WHAT IS NEEDED: Give back exactly the lines of the material below that start at the line containing "image exhibits immunohistochemistry" and end at the line containing "shows no significant", and no others.

EXERCISE DATA:
● ● ● ● ●
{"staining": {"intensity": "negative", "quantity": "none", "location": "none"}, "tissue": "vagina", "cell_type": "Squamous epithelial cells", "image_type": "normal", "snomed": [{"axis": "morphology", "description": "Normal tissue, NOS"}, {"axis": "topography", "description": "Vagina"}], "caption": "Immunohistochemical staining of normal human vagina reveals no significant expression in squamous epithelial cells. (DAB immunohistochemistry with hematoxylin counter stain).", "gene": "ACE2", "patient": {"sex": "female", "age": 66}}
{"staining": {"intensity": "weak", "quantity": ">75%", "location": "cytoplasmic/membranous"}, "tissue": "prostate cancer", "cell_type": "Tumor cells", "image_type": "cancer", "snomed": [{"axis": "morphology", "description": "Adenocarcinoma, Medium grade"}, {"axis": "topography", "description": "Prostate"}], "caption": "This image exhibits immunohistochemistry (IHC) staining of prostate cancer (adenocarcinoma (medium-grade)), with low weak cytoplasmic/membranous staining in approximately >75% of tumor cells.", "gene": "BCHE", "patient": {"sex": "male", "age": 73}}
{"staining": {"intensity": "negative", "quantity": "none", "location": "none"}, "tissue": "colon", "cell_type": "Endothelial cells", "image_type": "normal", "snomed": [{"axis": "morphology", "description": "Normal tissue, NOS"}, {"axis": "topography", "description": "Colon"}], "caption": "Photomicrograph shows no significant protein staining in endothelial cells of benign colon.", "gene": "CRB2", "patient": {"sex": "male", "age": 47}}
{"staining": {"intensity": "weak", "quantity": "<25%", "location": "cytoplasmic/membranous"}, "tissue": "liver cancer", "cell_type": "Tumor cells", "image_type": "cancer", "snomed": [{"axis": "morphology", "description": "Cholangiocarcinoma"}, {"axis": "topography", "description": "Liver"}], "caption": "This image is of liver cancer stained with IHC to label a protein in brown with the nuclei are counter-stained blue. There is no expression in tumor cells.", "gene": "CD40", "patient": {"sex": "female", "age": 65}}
● ● ● ● ●
EXERCISE RESULT:
{"staining": {"intensity": "weak", "quantity": ">75%", "location": "cytoplasmic/membranous"}, "tissue": "prostate cancer", "cell_type": "Tumor cells", "image_type": "cancer", "snomed": [{"axis": "morphology", "description": "Adenocarcinoma, Medium grade"}, {"axis": "topography", "description": "Prostate"}], "caption": "This image exhibits immunohistochemistry (IHC) staining of prostate cancer (adenocarcinoma (medium-grade)), with low weak cytoplasmic/membranous staining in approximately >75% of tumor cells.", "gene": "BCHE", "patient": {"sex": "male", "age": 73}}
{"staining": {"intensity": "negative", "quantity": "none", "location": "none"}, "tissue": "colon", "cell_type": "Endothelial cells", "image_type": "normal", "snomed": [{"axis": "morphology", "description": "Normal tissue, NOS"}, {"axis": "topography", "description": "Colon"}], "caption": "Photomicrograph shows no significant protein staining in endothelial cells of benign colon.", "gene": "CRB2", "patient": {"sex": "male", "age": 47}}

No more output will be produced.